Problem to work on:
In the entries below, find the line with "第三步：书写配置文件：" and the line with "## Overview"; reproduce those two lines and all lines between them exactly, without pictures.

Collected data entries:
Start of Block
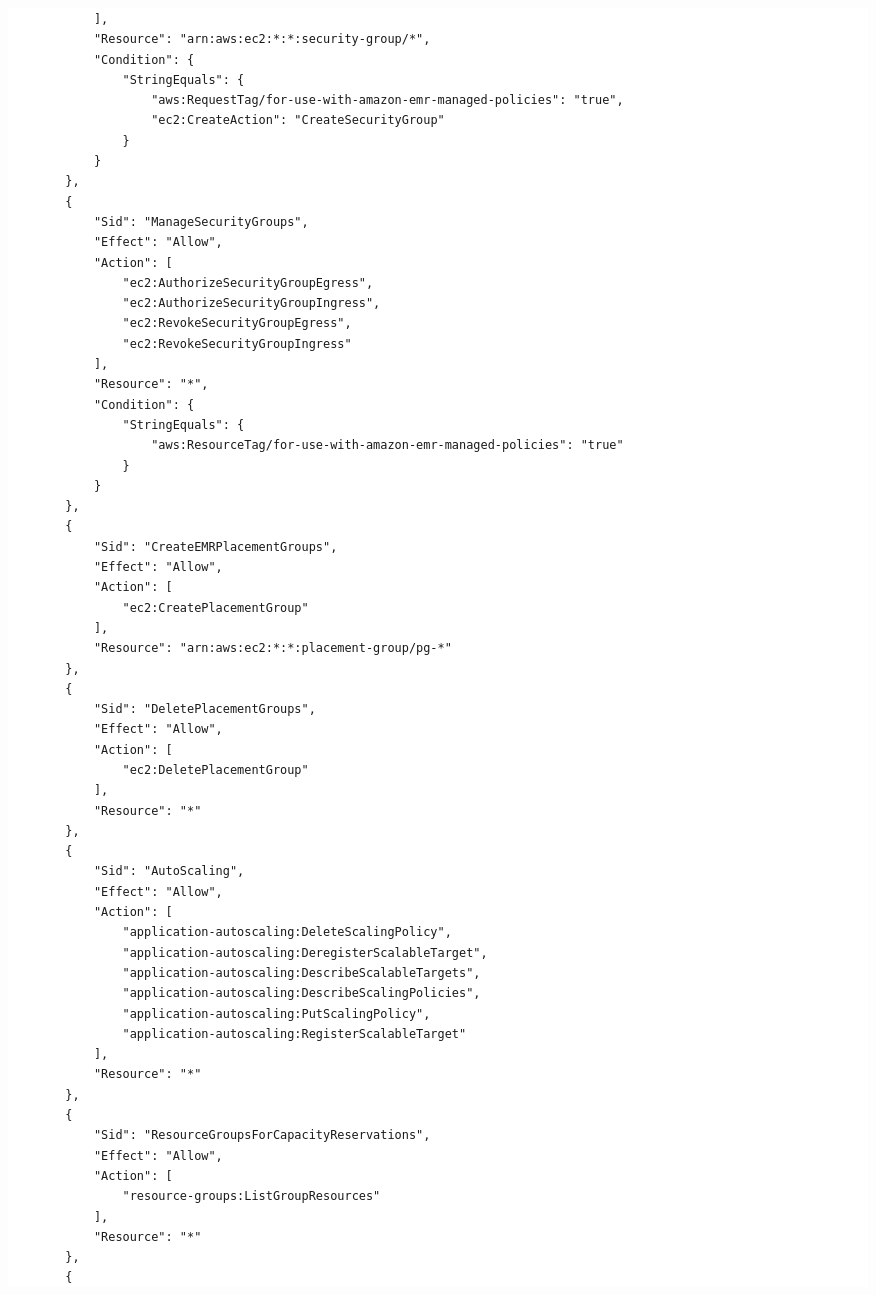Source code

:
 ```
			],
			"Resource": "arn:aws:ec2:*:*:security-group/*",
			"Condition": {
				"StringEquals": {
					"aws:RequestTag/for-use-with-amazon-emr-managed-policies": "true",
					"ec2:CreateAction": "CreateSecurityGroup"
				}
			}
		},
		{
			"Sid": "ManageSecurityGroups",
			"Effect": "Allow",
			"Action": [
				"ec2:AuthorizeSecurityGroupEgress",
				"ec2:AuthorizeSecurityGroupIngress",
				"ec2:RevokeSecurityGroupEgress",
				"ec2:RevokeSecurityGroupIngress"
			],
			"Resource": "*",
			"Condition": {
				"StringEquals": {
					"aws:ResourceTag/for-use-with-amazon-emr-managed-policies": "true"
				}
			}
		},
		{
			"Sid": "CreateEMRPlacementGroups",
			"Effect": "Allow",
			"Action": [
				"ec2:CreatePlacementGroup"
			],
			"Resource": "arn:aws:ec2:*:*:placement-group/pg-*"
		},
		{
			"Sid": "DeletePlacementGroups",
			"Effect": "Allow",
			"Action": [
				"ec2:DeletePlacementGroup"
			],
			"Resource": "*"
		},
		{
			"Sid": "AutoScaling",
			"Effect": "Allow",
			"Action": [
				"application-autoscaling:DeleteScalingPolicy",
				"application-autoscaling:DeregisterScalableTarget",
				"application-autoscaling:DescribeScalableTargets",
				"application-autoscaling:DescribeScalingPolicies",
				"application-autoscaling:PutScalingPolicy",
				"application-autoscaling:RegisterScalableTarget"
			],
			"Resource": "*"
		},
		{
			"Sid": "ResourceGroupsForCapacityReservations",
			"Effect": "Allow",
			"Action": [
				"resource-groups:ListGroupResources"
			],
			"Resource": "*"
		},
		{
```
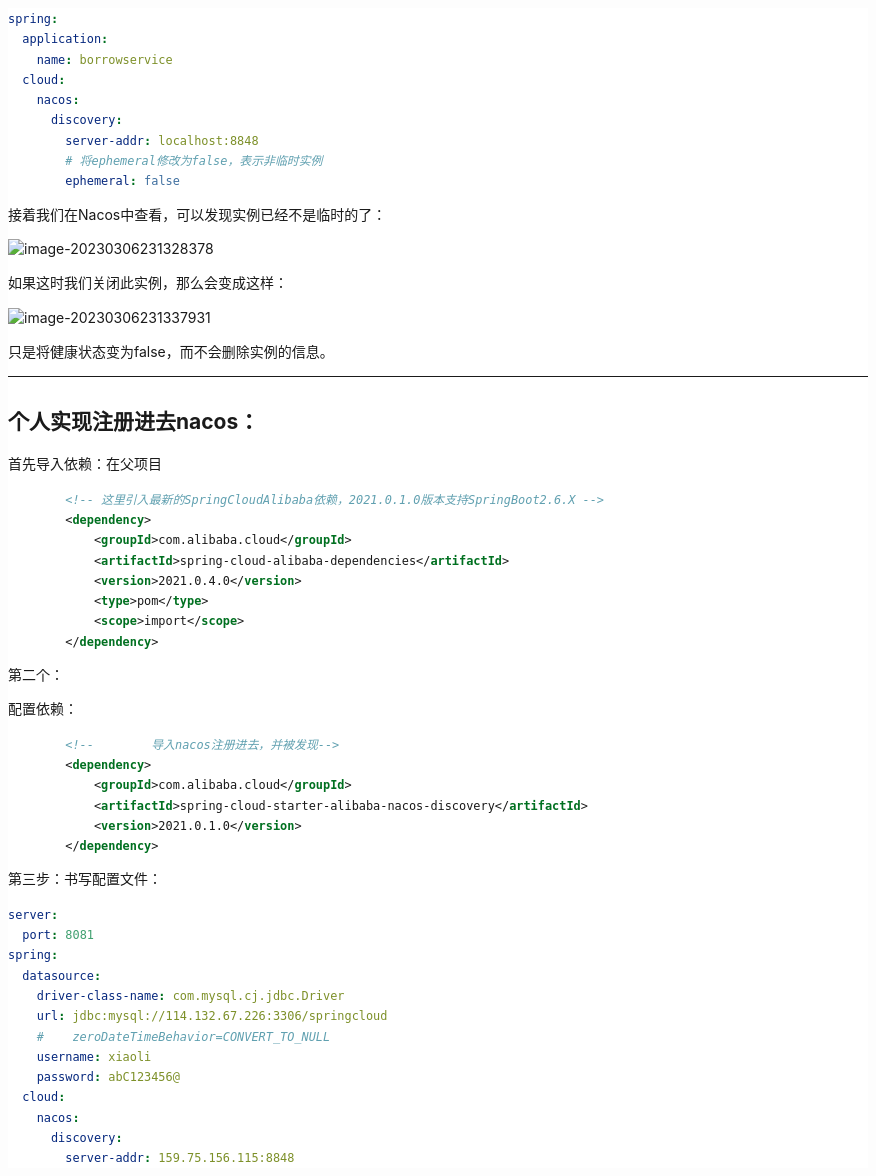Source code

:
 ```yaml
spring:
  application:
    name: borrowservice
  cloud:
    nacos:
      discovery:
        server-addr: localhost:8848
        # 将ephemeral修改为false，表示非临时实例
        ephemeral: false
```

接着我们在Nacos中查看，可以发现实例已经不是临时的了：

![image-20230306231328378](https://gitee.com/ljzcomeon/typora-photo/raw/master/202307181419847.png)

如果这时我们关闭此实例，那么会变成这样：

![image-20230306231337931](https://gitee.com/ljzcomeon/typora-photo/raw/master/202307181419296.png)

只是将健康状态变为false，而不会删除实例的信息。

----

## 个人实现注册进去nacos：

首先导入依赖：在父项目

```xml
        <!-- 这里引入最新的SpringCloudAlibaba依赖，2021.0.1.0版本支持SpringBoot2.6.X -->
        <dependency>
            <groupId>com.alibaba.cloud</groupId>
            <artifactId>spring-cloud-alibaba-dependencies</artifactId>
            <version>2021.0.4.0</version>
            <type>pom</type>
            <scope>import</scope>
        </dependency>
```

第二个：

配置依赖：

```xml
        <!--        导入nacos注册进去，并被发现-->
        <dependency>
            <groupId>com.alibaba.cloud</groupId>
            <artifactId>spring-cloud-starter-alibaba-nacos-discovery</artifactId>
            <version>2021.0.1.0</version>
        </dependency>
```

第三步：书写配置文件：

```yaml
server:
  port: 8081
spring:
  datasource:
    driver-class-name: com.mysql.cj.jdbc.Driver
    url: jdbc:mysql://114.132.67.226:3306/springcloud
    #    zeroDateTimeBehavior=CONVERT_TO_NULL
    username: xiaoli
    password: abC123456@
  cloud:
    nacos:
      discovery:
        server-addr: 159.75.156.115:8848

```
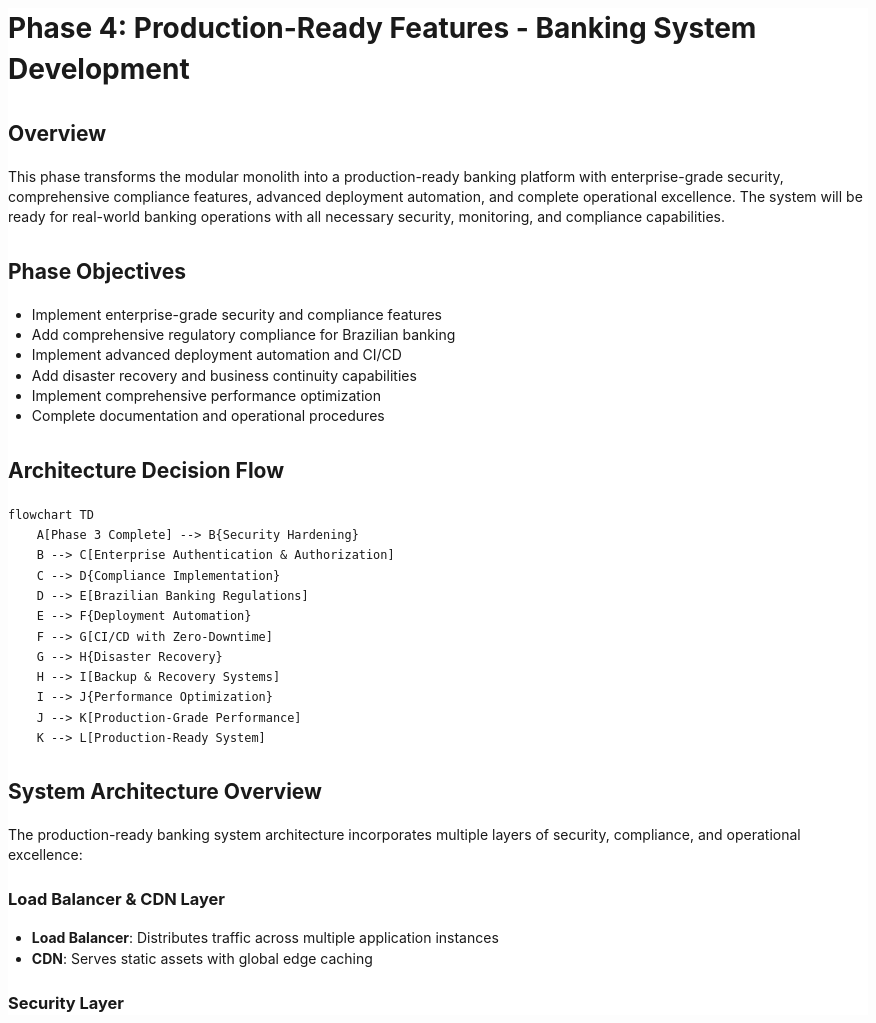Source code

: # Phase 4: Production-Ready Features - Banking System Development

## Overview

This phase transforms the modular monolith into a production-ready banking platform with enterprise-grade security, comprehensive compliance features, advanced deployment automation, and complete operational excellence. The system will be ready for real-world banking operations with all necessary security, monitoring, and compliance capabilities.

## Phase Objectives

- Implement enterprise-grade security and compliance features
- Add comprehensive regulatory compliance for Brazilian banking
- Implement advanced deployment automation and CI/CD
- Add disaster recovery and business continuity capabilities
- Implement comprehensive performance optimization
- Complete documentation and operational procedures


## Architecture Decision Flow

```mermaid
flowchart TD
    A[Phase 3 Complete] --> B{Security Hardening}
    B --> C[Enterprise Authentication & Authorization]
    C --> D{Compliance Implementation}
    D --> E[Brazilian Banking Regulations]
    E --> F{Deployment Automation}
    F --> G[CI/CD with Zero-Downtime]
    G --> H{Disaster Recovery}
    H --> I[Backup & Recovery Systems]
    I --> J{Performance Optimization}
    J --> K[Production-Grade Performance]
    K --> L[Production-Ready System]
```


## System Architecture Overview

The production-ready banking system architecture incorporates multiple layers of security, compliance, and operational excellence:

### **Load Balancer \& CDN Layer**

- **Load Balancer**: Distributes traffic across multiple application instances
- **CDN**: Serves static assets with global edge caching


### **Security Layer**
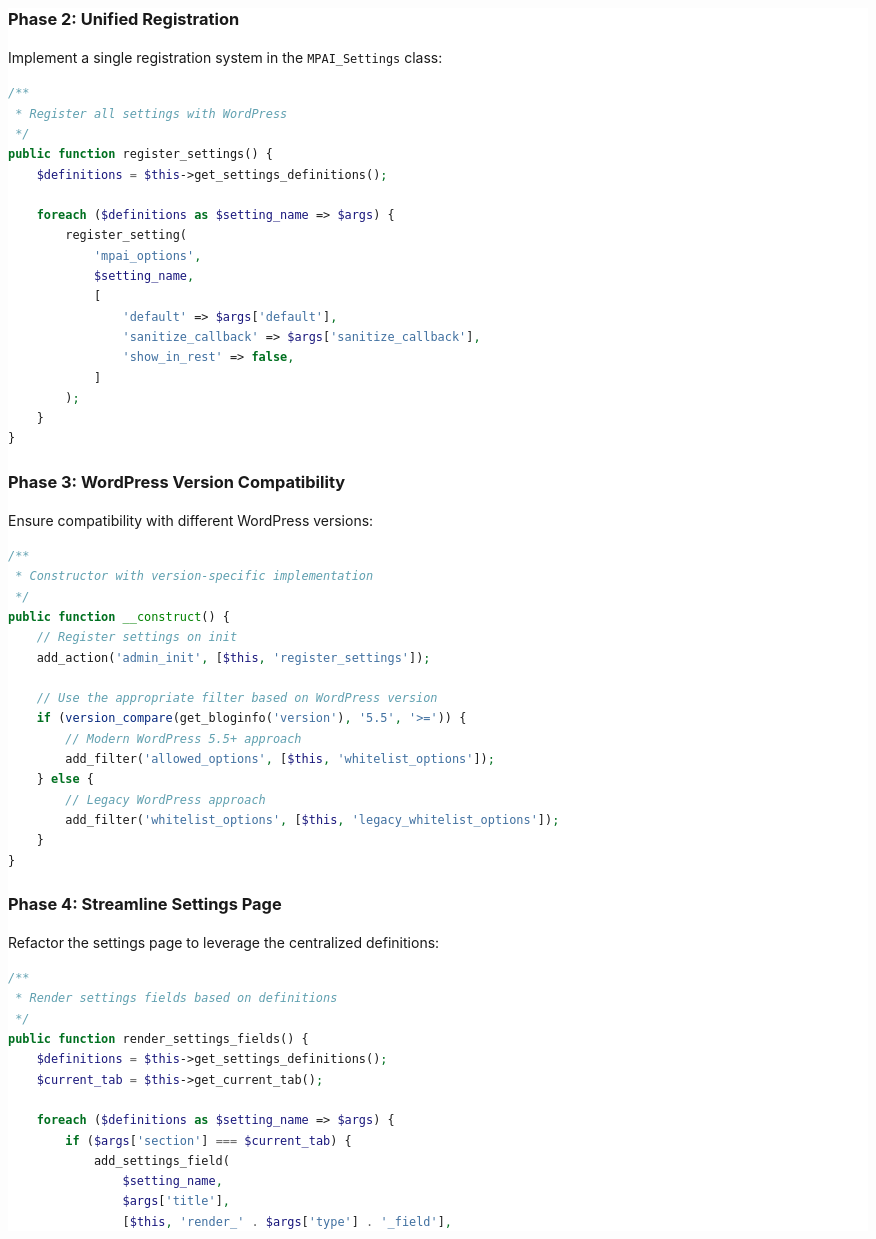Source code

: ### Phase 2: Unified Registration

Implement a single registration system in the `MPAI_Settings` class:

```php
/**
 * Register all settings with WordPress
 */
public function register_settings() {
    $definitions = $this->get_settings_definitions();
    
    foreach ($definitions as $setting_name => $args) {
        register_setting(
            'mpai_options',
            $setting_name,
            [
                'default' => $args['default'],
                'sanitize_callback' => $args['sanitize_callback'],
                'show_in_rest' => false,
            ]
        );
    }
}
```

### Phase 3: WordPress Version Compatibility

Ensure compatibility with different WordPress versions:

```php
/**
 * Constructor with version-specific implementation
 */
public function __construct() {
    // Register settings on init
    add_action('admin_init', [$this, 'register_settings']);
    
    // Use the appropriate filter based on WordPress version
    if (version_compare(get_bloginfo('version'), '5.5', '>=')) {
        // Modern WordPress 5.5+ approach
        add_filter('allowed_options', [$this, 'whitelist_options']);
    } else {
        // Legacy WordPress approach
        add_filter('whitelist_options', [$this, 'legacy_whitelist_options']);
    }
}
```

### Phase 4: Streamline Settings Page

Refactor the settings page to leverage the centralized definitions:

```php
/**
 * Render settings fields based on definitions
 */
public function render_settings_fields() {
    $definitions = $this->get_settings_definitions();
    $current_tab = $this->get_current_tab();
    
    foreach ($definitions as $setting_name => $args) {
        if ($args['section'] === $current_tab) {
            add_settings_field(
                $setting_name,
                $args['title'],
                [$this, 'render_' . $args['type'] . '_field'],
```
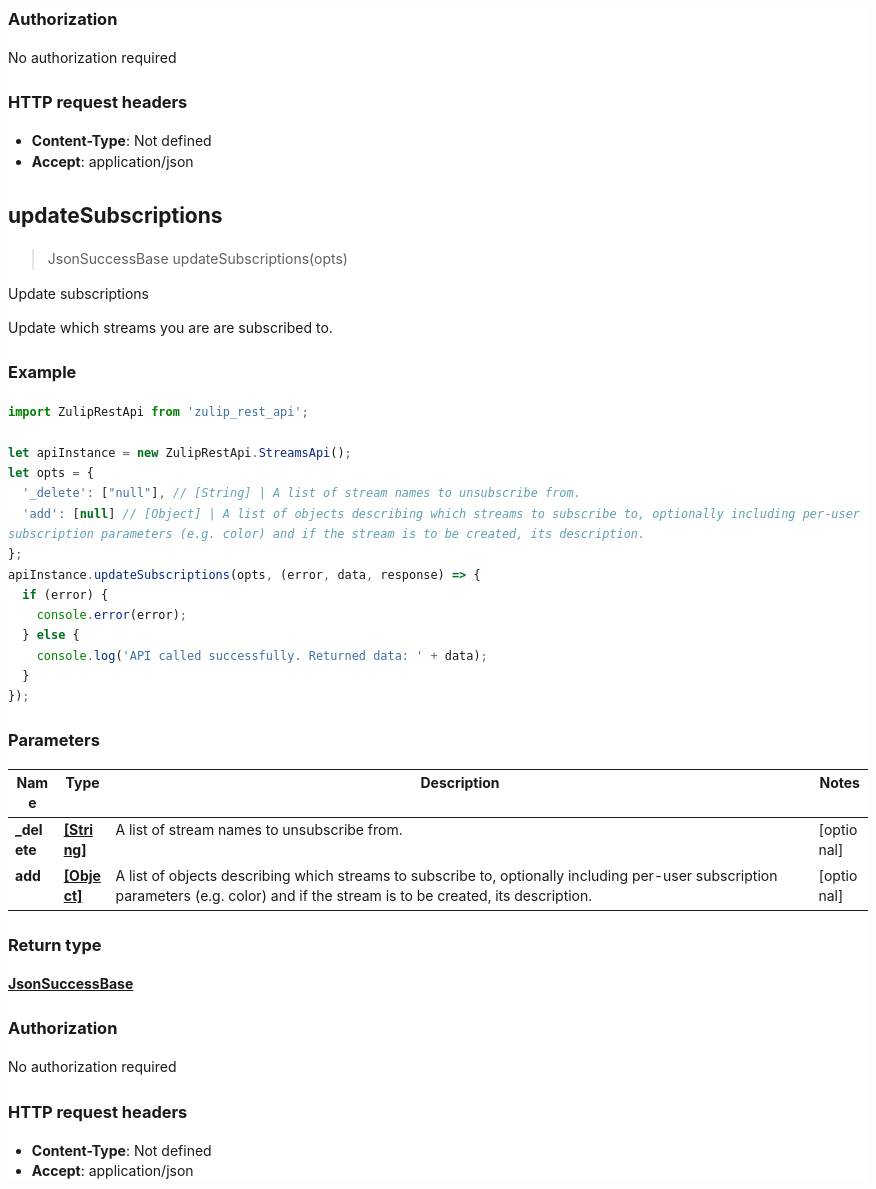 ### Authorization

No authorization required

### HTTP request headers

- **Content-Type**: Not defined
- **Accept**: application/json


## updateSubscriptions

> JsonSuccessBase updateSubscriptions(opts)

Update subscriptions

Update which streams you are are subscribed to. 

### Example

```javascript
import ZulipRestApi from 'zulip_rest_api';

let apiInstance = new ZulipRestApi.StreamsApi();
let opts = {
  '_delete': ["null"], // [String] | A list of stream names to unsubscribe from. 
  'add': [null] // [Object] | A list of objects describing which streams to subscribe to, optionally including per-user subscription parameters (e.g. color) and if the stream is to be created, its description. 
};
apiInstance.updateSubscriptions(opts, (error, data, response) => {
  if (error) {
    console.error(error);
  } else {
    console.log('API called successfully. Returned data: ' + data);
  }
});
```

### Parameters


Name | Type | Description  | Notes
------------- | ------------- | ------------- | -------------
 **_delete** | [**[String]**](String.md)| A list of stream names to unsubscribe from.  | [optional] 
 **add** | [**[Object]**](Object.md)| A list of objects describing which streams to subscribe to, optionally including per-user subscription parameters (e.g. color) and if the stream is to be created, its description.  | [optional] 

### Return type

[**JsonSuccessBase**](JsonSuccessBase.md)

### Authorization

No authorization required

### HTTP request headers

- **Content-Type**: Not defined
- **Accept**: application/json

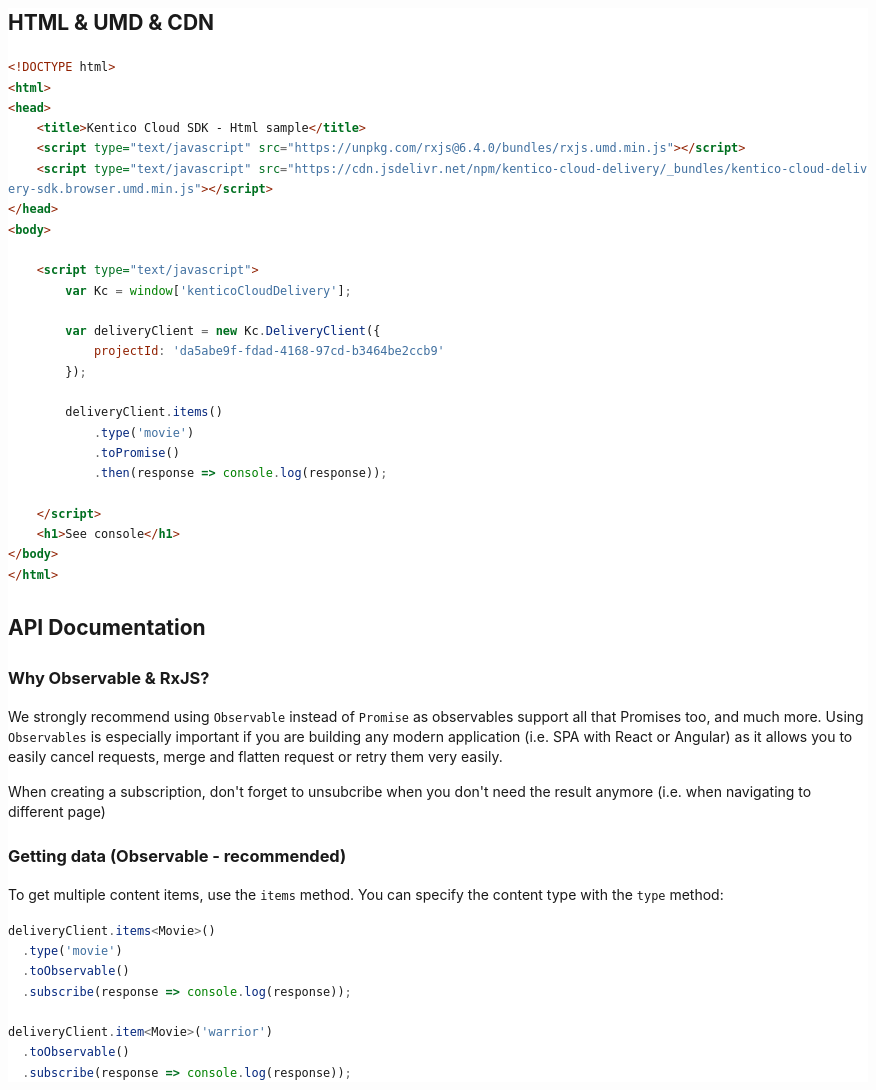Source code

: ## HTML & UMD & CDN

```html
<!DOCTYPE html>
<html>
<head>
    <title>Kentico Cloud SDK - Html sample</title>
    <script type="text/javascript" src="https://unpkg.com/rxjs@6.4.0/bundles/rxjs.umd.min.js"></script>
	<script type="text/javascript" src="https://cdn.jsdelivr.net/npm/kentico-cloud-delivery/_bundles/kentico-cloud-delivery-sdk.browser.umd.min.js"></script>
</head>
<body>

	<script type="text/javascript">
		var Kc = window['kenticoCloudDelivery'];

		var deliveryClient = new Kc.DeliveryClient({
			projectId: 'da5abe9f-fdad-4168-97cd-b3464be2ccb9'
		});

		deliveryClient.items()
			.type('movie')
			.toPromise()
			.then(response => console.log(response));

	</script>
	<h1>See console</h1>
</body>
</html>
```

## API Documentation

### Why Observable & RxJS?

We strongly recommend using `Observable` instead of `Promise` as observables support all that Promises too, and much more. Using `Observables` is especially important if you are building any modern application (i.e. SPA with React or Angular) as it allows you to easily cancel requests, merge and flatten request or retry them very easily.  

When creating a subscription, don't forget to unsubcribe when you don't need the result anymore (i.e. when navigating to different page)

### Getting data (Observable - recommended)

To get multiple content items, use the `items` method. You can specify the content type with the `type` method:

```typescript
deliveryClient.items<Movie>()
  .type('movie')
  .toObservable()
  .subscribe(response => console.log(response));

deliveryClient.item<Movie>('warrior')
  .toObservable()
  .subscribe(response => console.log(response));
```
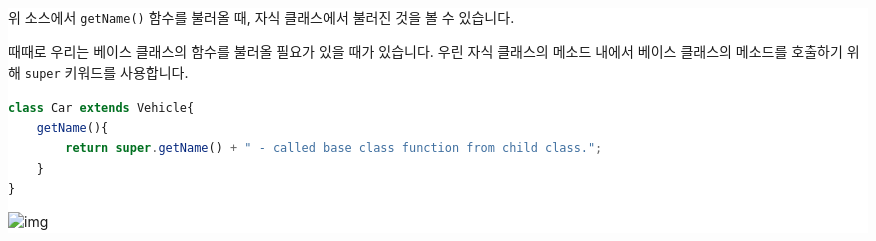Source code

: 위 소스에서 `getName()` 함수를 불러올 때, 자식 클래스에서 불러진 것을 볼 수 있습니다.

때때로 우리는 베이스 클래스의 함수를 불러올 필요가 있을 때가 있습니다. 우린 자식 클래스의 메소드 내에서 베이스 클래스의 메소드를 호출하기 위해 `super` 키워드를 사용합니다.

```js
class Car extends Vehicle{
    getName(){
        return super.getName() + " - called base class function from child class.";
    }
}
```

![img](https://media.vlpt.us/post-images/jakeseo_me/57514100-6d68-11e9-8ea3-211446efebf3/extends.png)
End of Block
Output of the task:
第三步：书写配置文件：

```yaml
server:
  port: 8081
spring:
  datasource:
    driver-class-name: com.mysql.cj.jdbc.Driver
    url: jdbc:mysql://114.132.67.226:3306/springcloud
    #    zeroDateTimeBehavior=CONVERT_TO_NULL
    username: xiaoli
    password: abC123456@
  cloud:
    nacos:
      discovery:
        server-addr: 159.75.156.115:8848

```
Source code

: # Phase 4: Production-Ready Features - Banking System Development

## Overview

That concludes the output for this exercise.